◆ Instructions to follow ◆
Reproduce the lines from the start of the records through the line containing "yang turut dipanggil oleh penyidik.", substituting "Ücretsiz Kargo" for each occurrence of "Kargo Bedava" and leaving all else unchanged.

========================

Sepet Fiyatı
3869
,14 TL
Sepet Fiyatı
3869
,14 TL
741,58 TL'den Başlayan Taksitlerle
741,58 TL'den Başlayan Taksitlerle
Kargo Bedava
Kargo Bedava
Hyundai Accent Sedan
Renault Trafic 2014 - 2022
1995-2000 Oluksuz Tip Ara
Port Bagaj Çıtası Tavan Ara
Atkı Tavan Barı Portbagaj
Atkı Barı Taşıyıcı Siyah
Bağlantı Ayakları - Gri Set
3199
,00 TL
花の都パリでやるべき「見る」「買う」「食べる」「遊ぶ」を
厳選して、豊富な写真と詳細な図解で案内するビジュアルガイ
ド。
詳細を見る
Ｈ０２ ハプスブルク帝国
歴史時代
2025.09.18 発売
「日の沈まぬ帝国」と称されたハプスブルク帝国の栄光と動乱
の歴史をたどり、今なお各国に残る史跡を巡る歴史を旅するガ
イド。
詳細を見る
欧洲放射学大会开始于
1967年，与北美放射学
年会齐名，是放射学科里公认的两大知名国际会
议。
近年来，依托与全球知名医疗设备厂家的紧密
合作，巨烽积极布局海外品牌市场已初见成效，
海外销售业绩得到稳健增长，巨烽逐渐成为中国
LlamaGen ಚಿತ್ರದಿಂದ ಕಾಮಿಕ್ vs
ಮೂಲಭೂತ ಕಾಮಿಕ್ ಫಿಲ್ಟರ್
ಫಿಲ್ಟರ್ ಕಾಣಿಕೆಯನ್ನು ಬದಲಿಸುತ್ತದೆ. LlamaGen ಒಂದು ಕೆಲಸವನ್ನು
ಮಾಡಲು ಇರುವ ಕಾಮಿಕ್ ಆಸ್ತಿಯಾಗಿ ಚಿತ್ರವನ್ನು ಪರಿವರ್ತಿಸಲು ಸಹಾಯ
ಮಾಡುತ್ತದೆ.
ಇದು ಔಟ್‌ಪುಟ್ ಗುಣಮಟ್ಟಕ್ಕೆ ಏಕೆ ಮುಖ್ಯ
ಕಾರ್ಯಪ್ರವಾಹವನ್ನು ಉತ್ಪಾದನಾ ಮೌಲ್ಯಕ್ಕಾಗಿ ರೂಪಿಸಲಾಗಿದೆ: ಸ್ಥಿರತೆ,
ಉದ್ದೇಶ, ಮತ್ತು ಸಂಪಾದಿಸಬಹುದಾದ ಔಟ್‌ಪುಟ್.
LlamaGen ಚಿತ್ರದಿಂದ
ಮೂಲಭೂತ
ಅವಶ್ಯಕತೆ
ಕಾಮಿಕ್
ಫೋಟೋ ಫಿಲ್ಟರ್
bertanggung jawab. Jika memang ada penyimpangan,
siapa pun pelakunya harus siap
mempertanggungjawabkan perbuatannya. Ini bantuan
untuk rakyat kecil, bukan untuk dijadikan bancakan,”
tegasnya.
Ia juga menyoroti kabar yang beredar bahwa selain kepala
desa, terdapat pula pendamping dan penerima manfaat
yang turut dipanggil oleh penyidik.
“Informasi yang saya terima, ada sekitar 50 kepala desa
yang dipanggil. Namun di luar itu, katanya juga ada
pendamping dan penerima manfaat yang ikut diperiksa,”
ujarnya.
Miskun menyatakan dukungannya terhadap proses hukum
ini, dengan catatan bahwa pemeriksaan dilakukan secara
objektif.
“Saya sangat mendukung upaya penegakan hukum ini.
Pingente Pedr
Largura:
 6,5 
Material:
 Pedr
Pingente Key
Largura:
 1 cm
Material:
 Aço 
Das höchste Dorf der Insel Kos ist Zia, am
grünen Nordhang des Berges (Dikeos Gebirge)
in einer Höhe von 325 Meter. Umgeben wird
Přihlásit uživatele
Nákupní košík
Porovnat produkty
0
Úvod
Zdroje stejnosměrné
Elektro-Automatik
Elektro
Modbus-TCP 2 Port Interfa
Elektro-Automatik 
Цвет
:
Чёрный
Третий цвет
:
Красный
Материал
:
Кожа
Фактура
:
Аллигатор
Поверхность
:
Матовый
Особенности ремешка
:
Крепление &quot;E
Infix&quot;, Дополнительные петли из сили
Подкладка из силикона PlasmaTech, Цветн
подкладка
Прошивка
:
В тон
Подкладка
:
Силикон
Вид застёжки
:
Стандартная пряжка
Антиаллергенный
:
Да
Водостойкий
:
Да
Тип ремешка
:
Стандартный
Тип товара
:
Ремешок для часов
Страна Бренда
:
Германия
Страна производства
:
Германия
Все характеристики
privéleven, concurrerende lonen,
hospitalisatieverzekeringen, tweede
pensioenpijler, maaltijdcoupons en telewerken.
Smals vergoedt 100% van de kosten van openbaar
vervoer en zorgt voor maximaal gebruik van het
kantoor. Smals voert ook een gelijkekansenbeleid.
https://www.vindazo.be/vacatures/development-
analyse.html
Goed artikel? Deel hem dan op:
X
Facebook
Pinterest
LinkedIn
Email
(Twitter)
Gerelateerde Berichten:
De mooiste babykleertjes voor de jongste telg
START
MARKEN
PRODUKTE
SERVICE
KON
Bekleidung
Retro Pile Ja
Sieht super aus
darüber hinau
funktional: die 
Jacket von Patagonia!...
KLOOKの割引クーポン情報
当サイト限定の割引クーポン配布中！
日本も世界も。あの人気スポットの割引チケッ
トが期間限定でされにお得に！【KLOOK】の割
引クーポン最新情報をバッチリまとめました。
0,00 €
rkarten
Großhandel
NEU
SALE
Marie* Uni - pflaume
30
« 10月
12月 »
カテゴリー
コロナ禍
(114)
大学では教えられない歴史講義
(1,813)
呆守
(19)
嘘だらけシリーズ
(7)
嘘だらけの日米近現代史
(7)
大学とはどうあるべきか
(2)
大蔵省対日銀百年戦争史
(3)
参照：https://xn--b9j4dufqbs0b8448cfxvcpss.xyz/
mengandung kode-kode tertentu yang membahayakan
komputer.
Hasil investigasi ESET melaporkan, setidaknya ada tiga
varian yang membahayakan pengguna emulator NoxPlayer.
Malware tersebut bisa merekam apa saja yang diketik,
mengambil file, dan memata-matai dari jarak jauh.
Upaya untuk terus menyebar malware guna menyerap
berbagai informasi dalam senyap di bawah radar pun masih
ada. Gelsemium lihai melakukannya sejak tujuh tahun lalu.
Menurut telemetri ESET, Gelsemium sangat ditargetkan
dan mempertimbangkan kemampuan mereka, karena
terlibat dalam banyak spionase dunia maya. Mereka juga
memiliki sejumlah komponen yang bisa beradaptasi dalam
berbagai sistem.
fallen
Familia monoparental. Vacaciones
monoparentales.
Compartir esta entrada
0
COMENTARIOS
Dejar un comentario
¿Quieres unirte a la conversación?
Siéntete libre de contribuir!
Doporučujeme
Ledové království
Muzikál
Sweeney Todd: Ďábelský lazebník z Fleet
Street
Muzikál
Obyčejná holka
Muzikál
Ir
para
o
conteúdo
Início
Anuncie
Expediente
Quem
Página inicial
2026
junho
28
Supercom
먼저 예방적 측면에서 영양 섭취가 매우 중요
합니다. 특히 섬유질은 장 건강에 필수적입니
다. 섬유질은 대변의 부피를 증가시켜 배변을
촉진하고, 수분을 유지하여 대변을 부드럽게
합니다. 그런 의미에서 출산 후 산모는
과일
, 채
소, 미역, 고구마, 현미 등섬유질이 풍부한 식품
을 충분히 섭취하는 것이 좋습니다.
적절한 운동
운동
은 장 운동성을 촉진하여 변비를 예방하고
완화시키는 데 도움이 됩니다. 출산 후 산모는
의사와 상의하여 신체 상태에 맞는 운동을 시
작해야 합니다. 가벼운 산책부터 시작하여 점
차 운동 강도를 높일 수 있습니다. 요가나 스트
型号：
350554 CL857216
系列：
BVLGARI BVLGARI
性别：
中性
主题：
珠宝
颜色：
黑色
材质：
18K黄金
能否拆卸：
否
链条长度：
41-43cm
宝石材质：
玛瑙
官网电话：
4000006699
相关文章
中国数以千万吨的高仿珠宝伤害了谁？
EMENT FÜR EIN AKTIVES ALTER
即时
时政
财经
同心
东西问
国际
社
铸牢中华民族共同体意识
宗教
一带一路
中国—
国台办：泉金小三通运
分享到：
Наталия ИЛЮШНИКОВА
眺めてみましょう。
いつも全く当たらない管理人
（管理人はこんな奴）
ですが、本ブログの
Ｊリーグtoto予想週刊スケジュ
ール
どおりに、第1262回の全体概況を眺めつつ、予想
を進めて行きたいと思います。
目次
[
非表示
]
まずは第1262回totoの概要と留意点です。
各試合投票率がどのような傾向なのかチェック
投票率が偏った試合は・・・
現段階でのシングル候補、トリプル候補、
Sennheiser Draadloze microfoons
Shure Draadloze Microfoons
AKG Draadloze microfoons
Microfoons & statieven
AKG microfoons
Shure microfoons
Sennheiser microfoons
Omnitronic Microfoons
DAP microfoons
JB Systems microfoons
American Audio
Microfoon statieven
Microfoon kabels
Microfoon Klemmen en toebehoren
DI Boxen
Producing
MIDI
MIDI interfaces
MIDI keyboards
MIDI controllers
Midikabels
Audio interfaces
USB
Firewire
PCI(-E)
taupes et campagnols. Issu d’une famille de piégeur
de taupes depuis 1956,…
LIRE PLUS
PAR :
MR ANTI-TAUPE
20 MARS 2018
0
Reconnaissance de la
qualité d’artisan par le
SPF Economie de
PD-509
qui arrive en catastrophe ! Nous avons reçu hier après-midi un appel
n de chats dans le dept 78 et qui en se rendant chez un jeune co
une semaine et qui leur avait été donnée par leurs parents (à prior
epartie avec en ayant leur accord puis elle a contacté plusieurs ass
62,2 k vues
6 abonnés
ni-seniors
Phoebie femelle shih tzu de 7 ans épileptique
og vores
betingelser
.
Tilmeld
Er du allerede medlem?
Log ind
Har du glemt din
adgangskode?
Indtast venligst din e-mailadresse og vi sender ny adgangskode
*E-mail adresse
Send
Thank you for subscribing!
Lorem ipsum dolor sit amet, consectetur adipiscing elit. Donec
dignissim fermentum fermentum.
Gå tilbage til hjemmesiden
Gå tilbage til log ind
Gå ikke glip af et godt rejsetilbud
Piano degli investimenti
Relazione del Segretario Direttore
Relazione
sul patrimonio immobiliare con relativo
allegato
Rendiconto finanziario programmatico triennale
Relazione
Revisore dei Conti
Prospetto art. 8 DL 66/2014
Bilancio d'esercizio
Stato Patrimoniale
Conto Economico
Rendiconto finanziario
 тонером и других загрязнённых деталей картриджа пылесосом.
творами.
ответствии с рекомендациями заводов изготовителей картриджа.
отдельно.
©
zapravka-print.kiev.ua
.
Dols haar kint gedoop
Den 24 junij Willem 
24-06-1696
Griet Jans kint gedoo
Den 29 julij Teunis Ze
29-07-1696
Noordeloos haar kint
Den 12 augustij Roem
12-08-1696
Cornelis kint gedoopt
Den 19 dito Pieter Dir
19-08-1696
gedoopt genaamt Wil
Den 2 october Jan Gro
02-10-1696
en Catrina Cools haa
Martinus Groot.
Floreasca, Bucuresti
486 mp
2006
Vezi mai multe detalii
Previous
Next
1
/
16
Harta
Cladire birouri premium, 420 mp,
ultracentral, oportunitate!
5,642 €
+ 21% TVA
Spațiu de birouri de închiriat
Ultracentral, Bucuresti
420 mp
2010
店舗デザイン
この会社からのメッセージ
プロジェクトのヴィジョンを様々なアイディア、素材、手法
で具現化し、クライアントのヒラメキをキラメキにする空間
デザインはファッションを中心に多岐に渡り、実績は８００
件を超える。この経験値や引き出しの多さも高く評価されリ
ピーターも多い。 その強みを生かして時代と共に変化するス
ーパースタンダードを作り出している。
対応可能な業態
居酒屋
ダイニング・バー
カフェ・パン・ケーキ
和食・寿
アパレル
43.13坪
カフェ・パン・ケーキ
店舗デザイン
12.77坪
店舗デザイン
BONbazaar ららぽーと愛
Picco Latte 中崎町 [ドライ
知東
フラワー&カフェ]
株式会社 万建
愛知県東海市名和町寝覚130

========================

◆ Exercise response ◆
Sepet Fiyatı
3869
,14 TL
Sepet Fiyatı
3869
,14 TL
741,58 TL'den Başlayan Taksitlerle
741,58 TL'den Başlayan Taksitlerle
Ücretsiz Kargo
Ücretsiz Kargo
Hyundai Accent Sedan
Renault Trafic 2014 - 2022
1995-2000 Oluksuz Tip Ara
Port Bagaj Çıtası Tavan Ara
Atkı Tavan Barı Portbagaj
Atkı Barı Taşıyıcı Siyah
Bağlantı Ayakları - Gri Set
3199
,00 TL
花の都パリでやるべき「見る」「買う」「食べる」「遊ぶ」を
厳選して、豊富な写真と詳細な図解で案内するビジュアルガイ
ド。
詳細を見る
Ｈ０２ ハプスブルク帝国
歴史時代
2025.09.18 発売
「日の沈まぬ帝国」と称されたハプスブルク帝国の栄光と動乱
の歴史をたどり、今なお各国に残る史跡を巡る歴史を旅するガ
イド。
詳細を見る
欧洲放射学大会开始于
1967年，与北美放射学
年会齐名，是放射学科里公认的两大知名国际会
议。
近年来，依托与全球知名医疗设备厂家的紧密
合作，巨烽积极布局海外品牌市场已初见成效，
海外销售业绩得到稳健增长，巨烽逐渐成为中国
LlamaGen ಚಿತ್ರದಿಂದ ಕಾಮಿಕ್ vs
ಮೂಲಭೂತ ಕಾಮಿಕ್ ಫಿಲ್ಟರ್
ಫಿಲ್ಟರ್ ಕಾಣಿಕೆಯನ್ನು ಬದಲಿಸುತ್ತದೆ. LlamaGen ಒಂದು ಕೆಲಸವನ್ನು
ಮಾಡಲು ಇರುವ ಕಾಮಿಕ್ ಆಸ್ತಿಯಾಗಿ ಚಿತ್ರವನ್ನು ಪರಿವರ್ತಿಸಲು ಸಹಾಯ
ಮಾಡುತ್ತದೆ.
ಇದು ಔಟ್‌ಪುಟ್ ಗುಣಮಟ್ಟಕ್ಕೆ ಏಕೆ ಮುಖ್ಯ
ಕಾರ್ಯಪ್ರವಾಹವನ್ನು ಉತ್ಪಾದನಾ ಮೌಲ್ಯಕ್ಕಾಗಿ ರೂಪಿಸಲಾಗಿದೆ: ಸ್ಥಿರತೆ,
ಉದ್ದೇಶ, ಮತ್ತು ಸಂಪಾದಿಸಬಹುದಾದ ಔಟ್‌ಪುಟ್.
LlamaGen ಚಿತ್ರದಿಂದ
ಮೂಲಭೂತ
ಅವಶ್ಯಕತೆ
ಕಾಮಿಕ್
ಫೋಟೋ ಫಿಲ್ಟರ್
bertanggung jawab. Jika memang ada penyimpangan,
siapa pun pelakunya harus siap
mempertanggungjawabkan perbuatannya. Ini bantuan
untuk rakyat kecil, bukan untuk dijadikan bancakan,”
tegasnya.
Ia juga menyoroti kabar yang beredar bahwa selain kepala
desa, terdapat pula pendamping dan penerima manfaat
yang turut dipanggil oleh penyidik.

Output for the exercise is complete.